Exercise aim
Return the lines from the one with "Reading right to" up to and including the one with "What is the sum of all values?", reproducing them word for word and leaving out all other lines.

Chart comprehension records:
--------------------

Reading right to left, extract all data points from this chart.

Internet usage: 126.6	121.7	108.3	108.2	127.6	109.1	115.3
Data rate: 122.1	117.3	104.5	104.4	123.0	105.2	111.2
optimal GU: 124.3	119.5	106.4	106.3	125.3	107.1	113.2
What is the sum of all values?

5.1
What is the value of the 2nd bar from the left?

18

--------------------

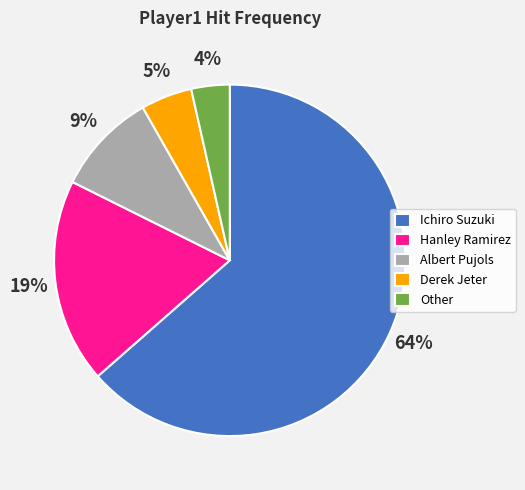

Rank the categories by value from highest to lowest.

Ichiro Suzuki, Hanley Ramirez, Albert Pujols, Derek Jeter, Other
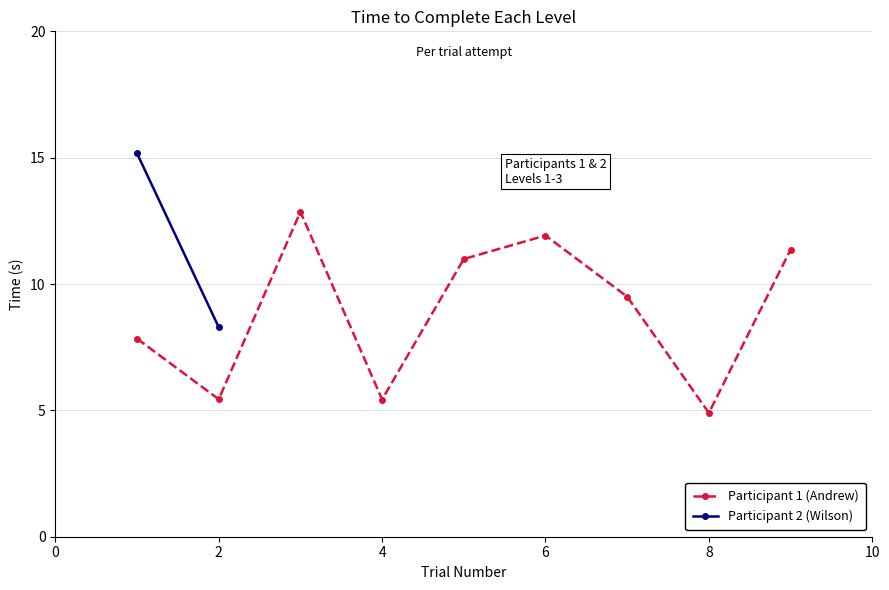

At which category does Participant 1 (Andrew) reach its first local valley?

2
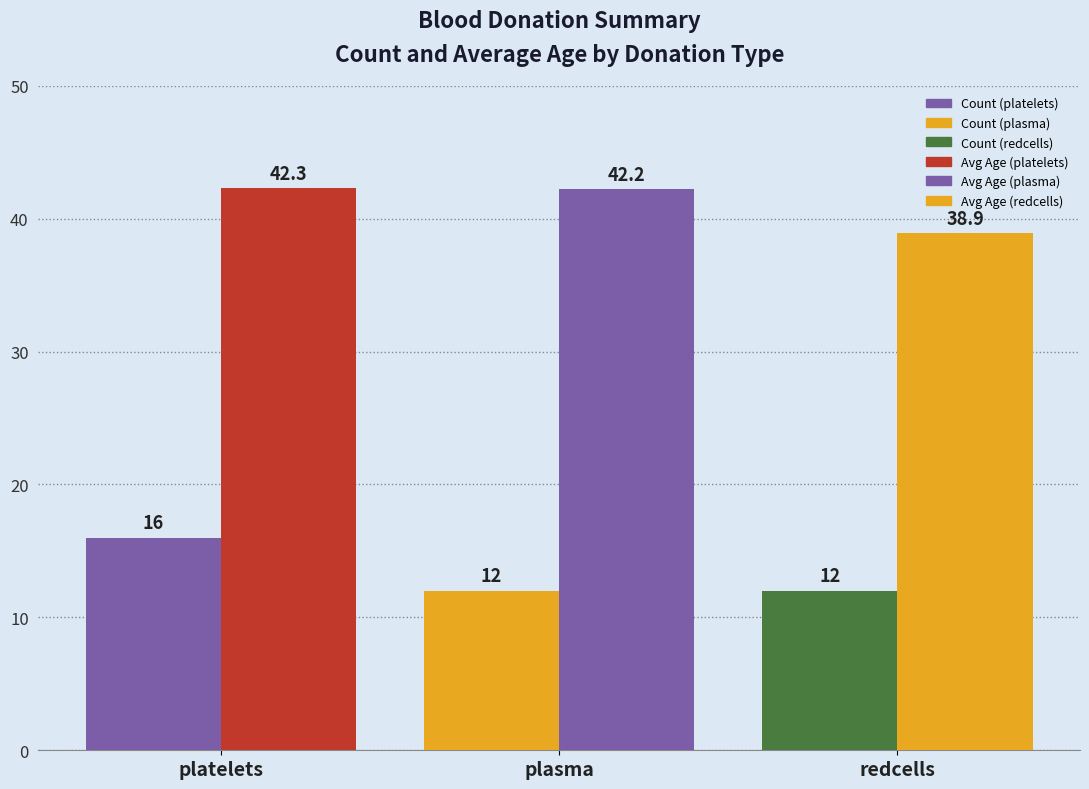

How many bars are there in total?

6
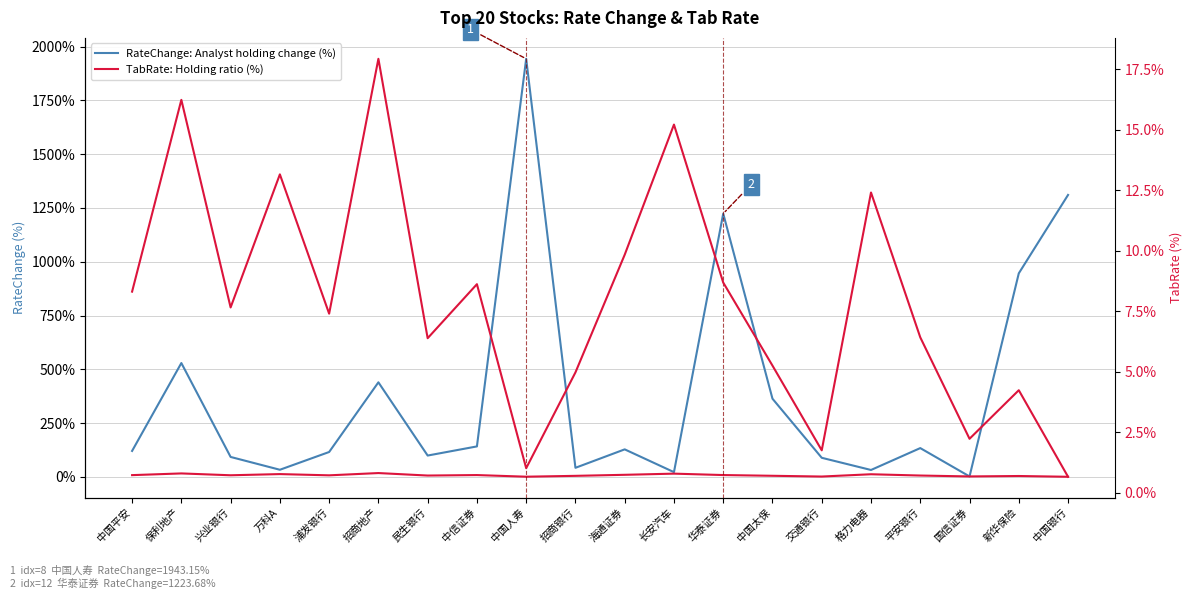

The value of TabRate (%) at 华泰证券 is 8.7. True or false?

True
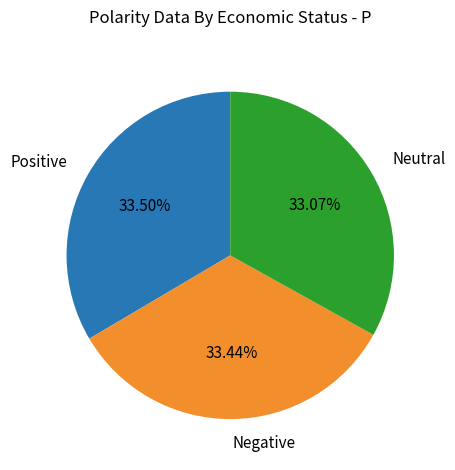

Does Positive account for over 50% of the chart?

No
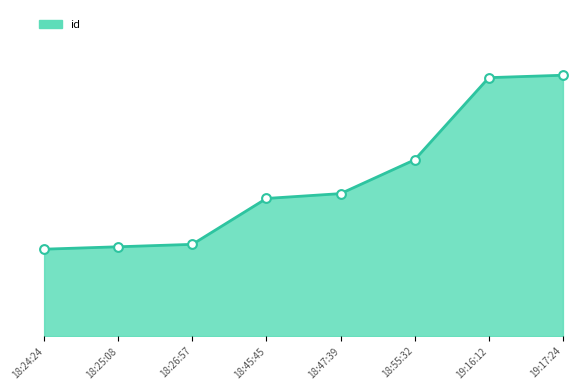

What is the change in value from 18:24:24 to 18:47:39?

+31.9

--------------------

Expected answer
Reading right to left, extract all data points from this chart.

Internet usage: 126.6	121.7	108.3	108.2	127.6	109.1	115.3
Data rate: 122.1	117.3	104.5	104.4	123.0	105.2	111.2
optimal GU: 124.3	119.5	106.4	106.3	125.3	107.1	113.2
What is the sum of all values?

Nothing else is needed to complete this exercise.